Farley recalls calling a meeting on his first day and telling the entire staff one thing:

“If you go too far, if you push the envelope, I’ll tell you nicely that you went too far. But no one is going to land on you for being creative or taking initiative,” he says.

During his time at WTOP, Farley also stood up for the station. He recalls a time when The Washington Post was not giving WTOP credit for stories its reporters were breaking.

“So we typically we use a lot of stories from The Post, which we’re entitled to as members of the Associated Press. So I started having the staff say, ‘In a story reported by a newspaper in the Washington region.’ And then when somebody from The Post called to ask why were were doing that, I said, ‘Because that’s how you describe us in news stories, as a local radio station. When you give us the recognition, we’ll give you the recognition,'” Farley says.

At the time, The Washington Post was one of WTOP’s biggest advertisers.

For the last two years, Farley has been working with WTOP Programming Director Laurie Cantillo with the intention of passing her the torch.

On his plans for retirement

Farley will remain a consultant for WTOP for two years and plans to eventually move with his wife to Florida.

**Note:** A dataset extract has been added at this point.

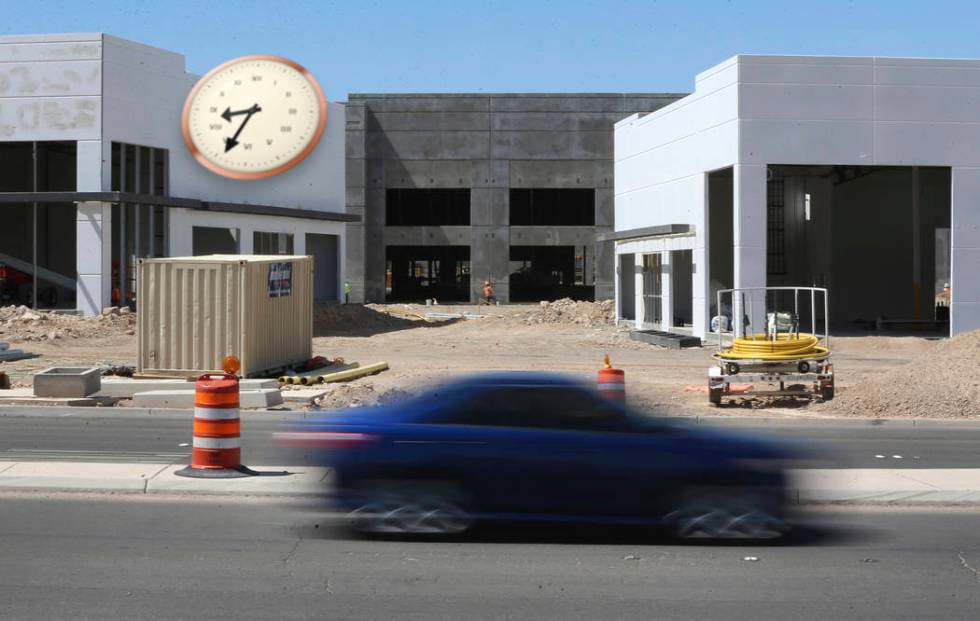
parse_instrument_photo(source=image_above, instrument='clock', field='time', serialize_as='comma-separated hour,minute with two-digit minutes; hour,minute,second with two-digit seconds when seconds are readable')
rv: 8,34
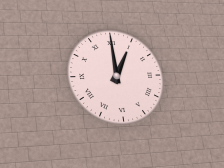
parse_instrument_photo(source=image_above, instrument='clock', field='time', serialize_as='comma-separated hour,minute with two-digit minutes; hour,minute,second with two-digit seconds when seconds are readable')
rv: 1,00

“It is surreal. I don’t know how to stop. On Sunday last week, first thing in the morning, I do what I always do, I turn ‘TOP on and my wife asks, ‘When are you going to stop doing that?’ I said, ‘I don’t know.’ I’ve been doing it for 17 years. I don’t know how to stop,” he says.

While his time at WTOP has come to an end, there are many colleagues from throughout his career that continue to remember his reputation of calling it like it is, and wish him well.